Goal:
I have set up a Google API Gateway. The backend for the API is a cloud function (written in python). The cloud function should query data from Google BigQuery (BQ). To do that, I want to create a BQ Client (google.cloud.bigquery.Client()). The API should be accessed by different applications using different service accounts. The service accounts have permission to access only specific datasets within my project. Therefore, the service accounts/applications should only be able to query the datasets they have the permission for. Therefore, the BQ Client within the cloud function should be initialized with the service account that sends the request to the API.
What I tried:
The API is secured with the following OpenAPI definition so that a JWT signed by the service account SA-EMAIL is required to send a request there:
securityDefinitions:
sec-def1:
authorizationUrl: ""
flow: "implicit"
type: "oauth2"
x-google-issuer: "SA-EMAIL"
x-google-jwks_uri: "https://www.googleapis.com/robot/v1/metadata/x509/SA-EMAIL"
x-google-audiences: "SERVICE"
For the path that uses my cloud function, I use the following backend configuration:
x-google-backend:
address: https://PROJECT-ID.cloudfunctions.net/CLOUD-FUNCTION
path_translation: CONSTANT_ADDRESS
So in the cloud function itself I get the forwarded JWT as X-Forwarded-Authorization and also the already verified base64url encoded JWT payload as X-Apigateway-Api-Userinfo from the API Gateway.
I tried to use the JWT from X-Forwarded-Authorization to obtain credentials:
bearer_token = request.headers.get('X-Forwarded-Authorization')
token = bearer_token.split(" ")[1]
cred = google.auth.credentials.Credentials(token)
At first, this seems to work since cred.valid returns True, but when trying to create the client with google.cloud.bigquery.Client(credentials=cred) it returns the following error in the logs:
google.auth.exceptions.RefreshError: The credentials do not contain
the necessary fields need to refresh the access token. You must
specify refresh_token, token_uri, client_id, and client_secret.
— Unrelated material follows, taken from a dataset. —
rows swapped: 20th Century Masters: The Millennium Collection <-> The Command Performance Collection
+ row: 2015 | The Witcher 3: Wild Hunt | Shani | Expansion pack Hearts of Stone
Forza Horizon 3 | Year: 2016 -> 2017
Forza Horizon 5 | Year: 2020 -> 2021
I do not have much experience with auth/oauth at all, but I think I do not have the necessary tokens/attributes the error is saying are missing available in my cloud function.
Also, I am not exactly sure why there is a RefreshError, since I don't want to refresh the token (and don't do so explicitly) and just use it again (might be bad practice?).
Question:
Is it possible to achieve my goal in the way I have tried or in any other way?
Your goal is to catch the credential that called the API Gateway, and to reuse it in your Cloud Functions to call BigQuery.
Sadly, you can't. Why? Because API Gateway prevent you to achieve that (and it's a good news for security reason). The JWT token is correctly forwarded to your Cloud Functions, but the signature part has been removed (you receive only the header and the body of the JWT token).
The security verification has been done by API Gateway and you have to rely on that authentication.
What's the solution?
My solution is the following: In the truncated JWT that you receive, you can get the body and get the Service Account email. From there, you can use the Cloud Functions service account, to impersonate the Service Account email that you receive.
Like that, the Cloud Functions service account only needs the permission to impersonate these service account, and you keep the permission provided on the original service account.
I don't see other solutions to solve your issue.